In total, Mississippi State’s ceiling this year is finding their way into the national tournament as well as being able to make more noise in the SEC tournament. While jumping up to challenge for the conference title would be a surprise, this can still be a quality test for the Horns in their SEC home opener. Texas swept the Bulldogs in Starkville last fall; another sweep this year would be a significantly better feather in the team’s cap.
Alabama Crimson Tide

Match Date: October 4, 2026
Match Location: Gregory Gymnasium - Austin, TX
2025 Record: 14-13 (5-10, SEC)
NCAA Tournament: Failed to qualify
Postseason Rank: Unranked
Result v Texas: L, 1-3 (25-20, 16-25, 23-25, 18-25)
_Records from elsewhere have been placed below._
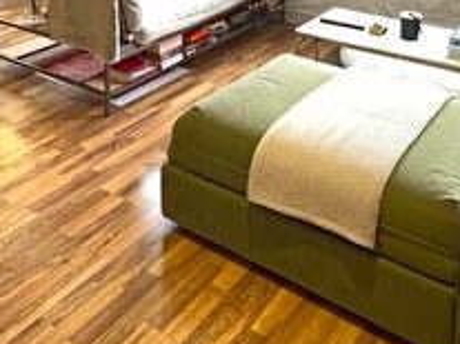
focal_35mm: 44
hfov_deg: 42.7
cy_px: -79
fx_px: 584
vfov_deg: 28.2
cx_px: 173
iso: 500
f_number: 1.8
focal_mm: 1.57
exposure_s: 1/50
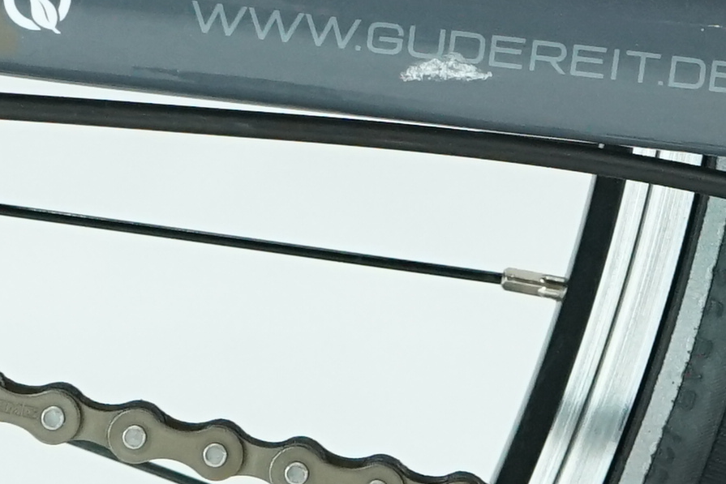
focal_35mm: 295
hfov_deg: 7.0
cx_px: 651
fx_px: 5950
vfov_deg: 4.7
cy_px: 242
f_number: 5.6
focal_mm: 44
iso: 1600
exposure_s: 1/200
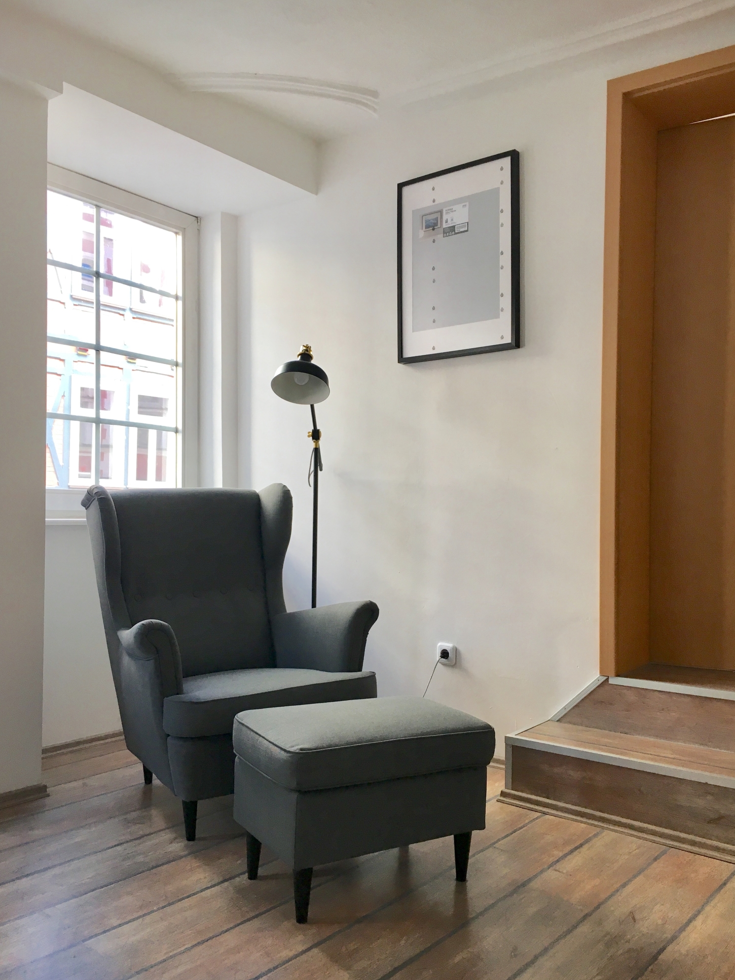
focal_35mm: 30
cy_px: 494
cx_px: 362
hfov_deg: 46.8
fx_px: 849
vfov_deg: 60.0
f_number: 2.2
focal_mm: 4.15
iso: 25
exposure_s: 1/33
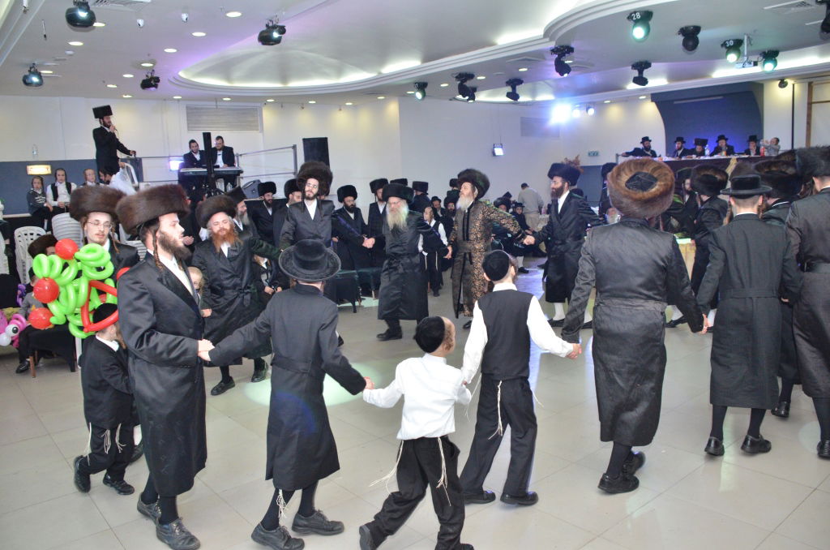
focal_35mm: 27
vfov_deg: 47.7
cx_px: 415
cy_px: 275
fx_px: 621
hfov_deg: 67.5
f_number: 4.5
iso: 1250
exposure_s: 1/100
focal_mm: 18
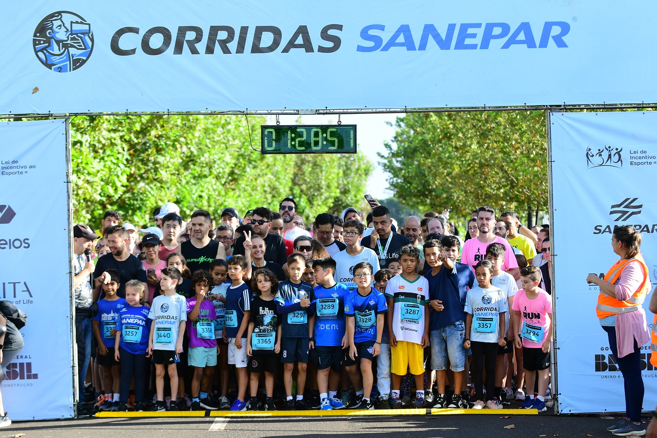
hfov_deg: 15.9
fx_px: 2354
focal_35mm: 129
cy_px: 219
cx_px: 328
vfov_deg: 10.6
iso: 500
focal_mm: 86
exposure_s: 1/1000
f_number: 3.5
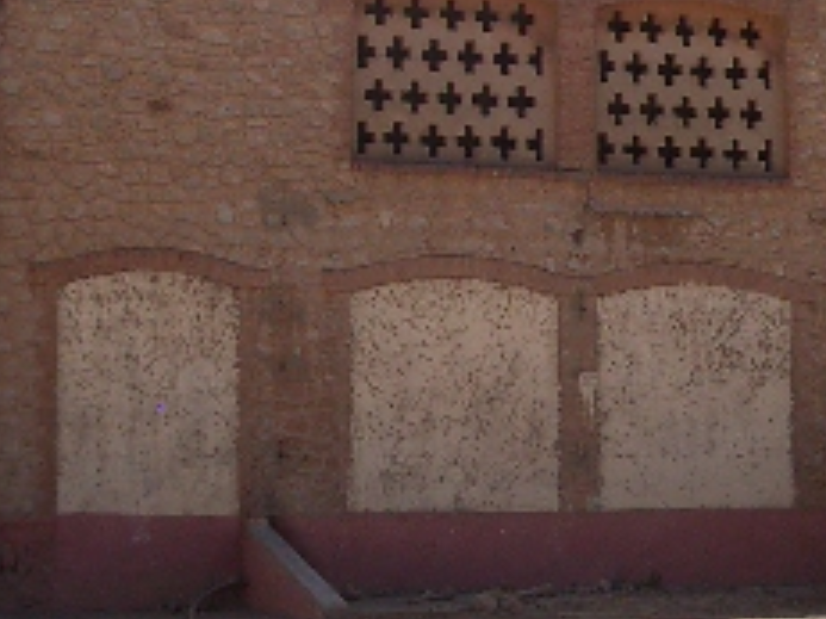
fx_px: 2313
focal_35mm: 97
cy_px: 175
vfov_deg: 15.2
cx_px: 515
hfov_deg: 20.2
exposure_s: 1/400
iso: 80
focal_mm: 5.8
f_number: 4.3
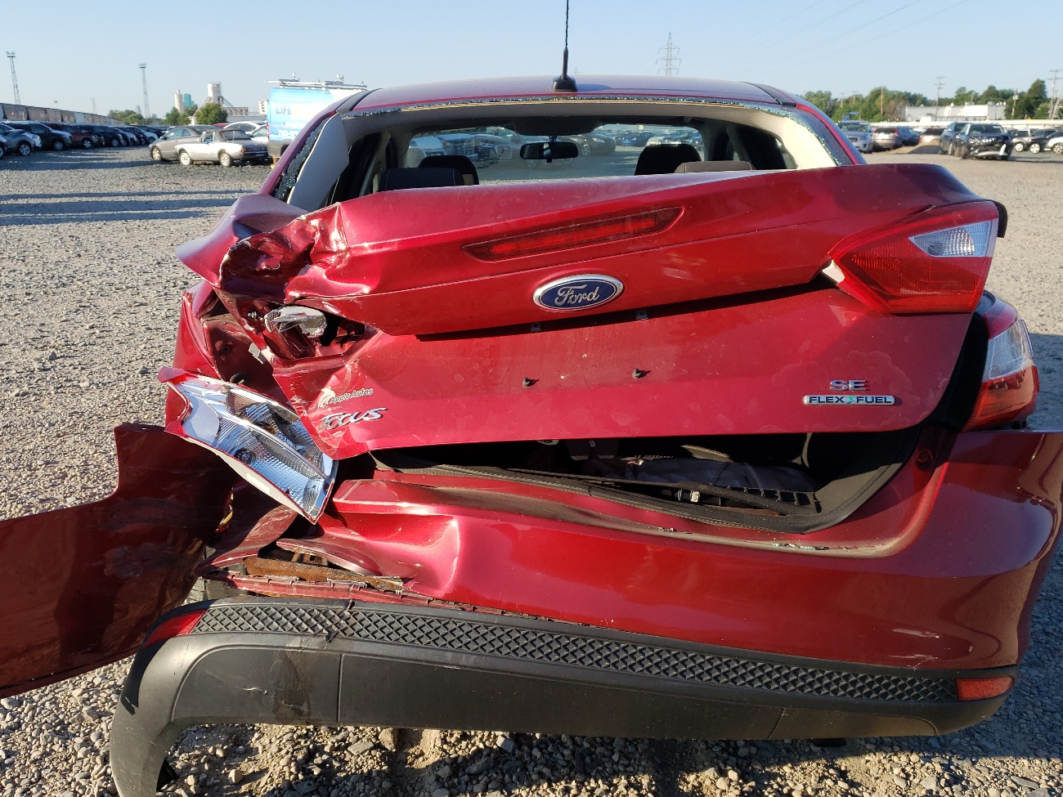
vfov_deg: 44.1
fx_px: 983
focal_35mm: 32
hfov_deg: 56.8
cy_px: 442
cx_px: 502
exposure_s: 1/1429
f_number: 1.5
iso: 50
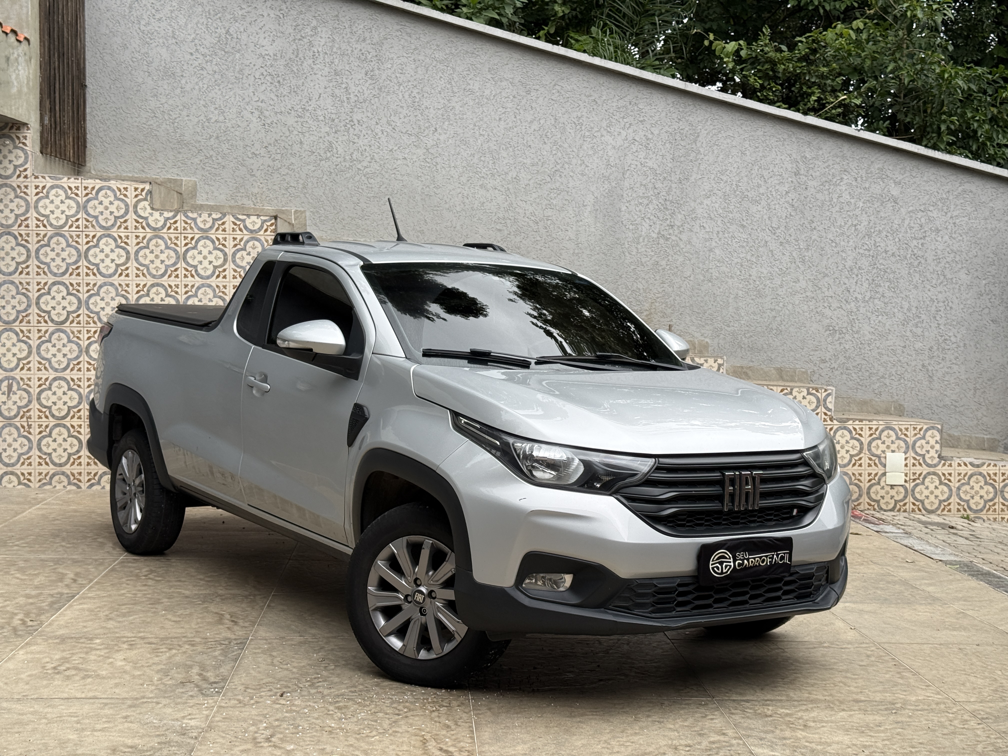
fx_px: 1398
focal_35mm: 48
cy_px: 378
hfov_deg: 39.7
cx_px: 504
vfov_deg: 30.3
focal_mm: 6.76
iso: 80
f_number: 1.78
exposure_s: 1/625
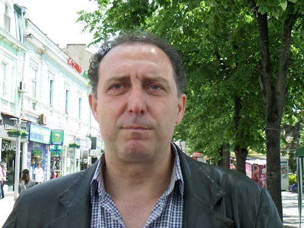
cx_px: 152
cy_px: 114
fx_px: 562
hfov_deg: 30.3
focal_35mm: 64
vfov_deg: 22.9
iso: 100
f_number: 3.6
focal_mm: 11.4
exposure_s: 1/250
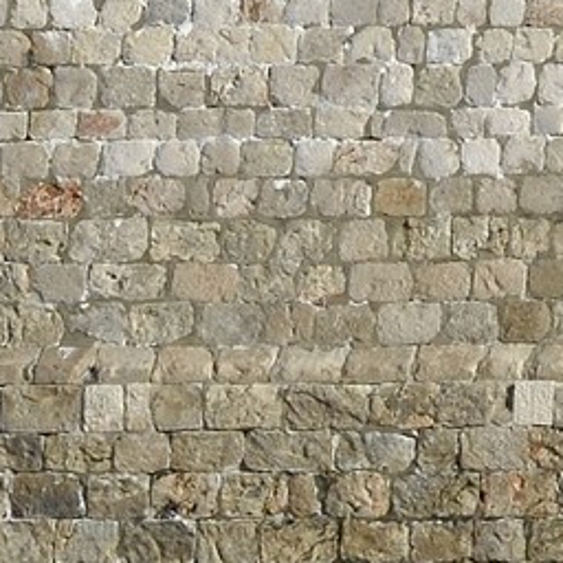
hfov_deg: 1.2
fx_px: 27123
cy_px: -541
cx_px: 1528
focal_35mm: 1474
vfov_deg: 1.2
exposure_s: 1/320
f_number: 13
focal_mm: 185
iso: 200
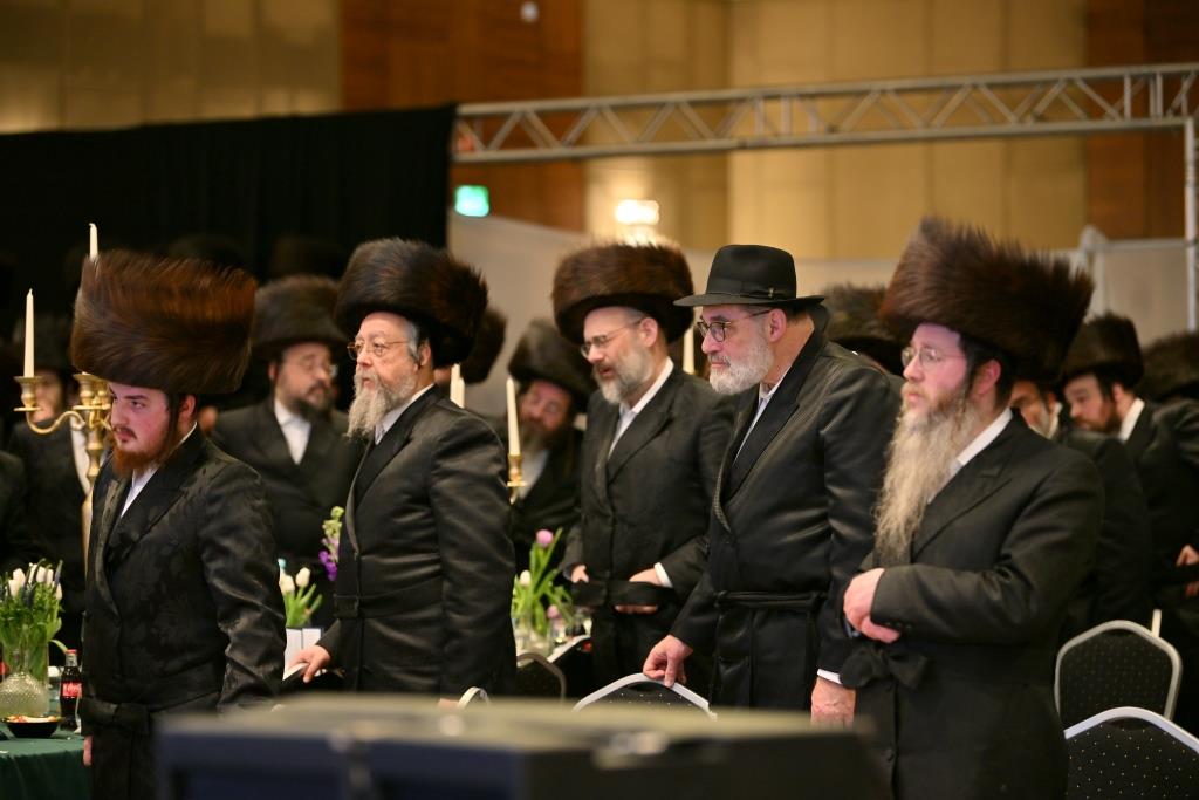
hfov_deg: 16.4
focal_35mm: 125
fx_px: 4163
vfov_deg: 11.0
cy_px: 400
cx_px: 600
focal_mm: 125
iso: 400
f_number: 2.8
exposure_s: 1/80
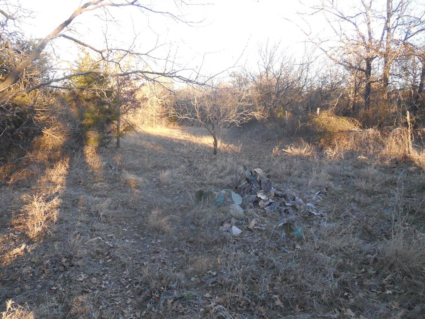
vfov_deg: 54.9
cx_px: 212
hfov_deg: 69.4
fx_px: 307
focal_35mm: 25
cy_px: 160
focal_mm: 4.5
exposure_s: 1/250
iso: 320
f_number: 3.1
The Tide exposed the first crack in the Longhorns’ facade in 2025 in SEC play. Their taking the first set was the first dropped by Texas in conference play last fall and only the second set loss they had suffered against unranked opponents to that point in the season (occurring 14 matches into the year). By and large, Bama was non-competitive with any of the quality opponents on their schedule: of the five ranked opponents the Crimson Tide played, they managed to win only three total sets. They did manage to string together three wins in their final four matches of the regular season before a second-round loss to Florida in the SEC tournament ended their season.
Key Losses
OH Victoria Barrett (5.4 pGIS)
L Trinity Stanger (5.2 pGIS)
Key Returners
S Hannah Parant (5.1 pGIS)
OH Kayleigh Palmer (3.1 pGIS)
MB Ashby Daniel (3.1 pGIS)
MB Lily Gervase (3.0 pGIS)
Key Additions
OH Mya Allen (3.9 pGIS) from Saint Mary’s
L Dionii Fraga (4.7 pGIS) from Oklahoma
Alabama’s two biggest difference makers last season were grad transfers in the form of Victoria Barrett and Trinity Stanger. Even as the Tide’s critical components last season, their pGIS scores show that they were only solid players, not elite ones. Unfortunately for head coach Rashinda Reed, the financial support that many of the other (men’s) sports receive in Tuscaloosa hasn’t quite found its way to the volleyball program, so there are no overnight fixes in store for Bama. Any and all improvements in the program will need to be primarily home-grown.
The front row is in reasonably good shape with the return of both middle blockers, the #2 pin, and their quarterback in setter Hannah Parant. Even if what returns isn’t scary, known quantities will at least allow the team to build some consistency as a unit and focus many of their efforts on repairing the back line in the wake of Stanger’s graduation: no other back-row player on the roster last season delivered a pGIS higher than 0.4. To put that in perspective: Keonilei Akana turned in a 1.5 pGIS in 2022 behind both Zoe Fleck and Emma Halter against a much more difficult schedule than the Tide faced last season. The tl;dr? Alabama’s back row is in serious trouble.
Dionii Fraga was the focal point of the Sooners’ back-row defense last season but made the move to Tuscaloosa instead for 2026, a move we strongly support since it comes at the expense of OUsucks. Mya Allen should also provide a stable enough secondary pin hitter for the Crimson Tide to boot.
Alabama is destined to once again be among the bottom of the SEC in 2026. With this match occurring in a rocking Gregory Gym, expect gnashing of teeth from the Texas fanbase if the Tide manage to take a set off the Horns.
At first glance on the schedule, this week of matches seems like an afterthought. That feels doubly true in comparison to Texas’ out-of-conference schedule and the opponents they start with on the road to open SEC play. However, Mississippi State is a far better team than initial impressions will give it credit for. With that match following the big road matches in Knoxville and Lexington, the Bulldogs sit in a prime letdown spot. Texas’ ability to execute in the return to Gregory Gym will tell us a lot about the team’s mental fortitude right at the start of SEC play.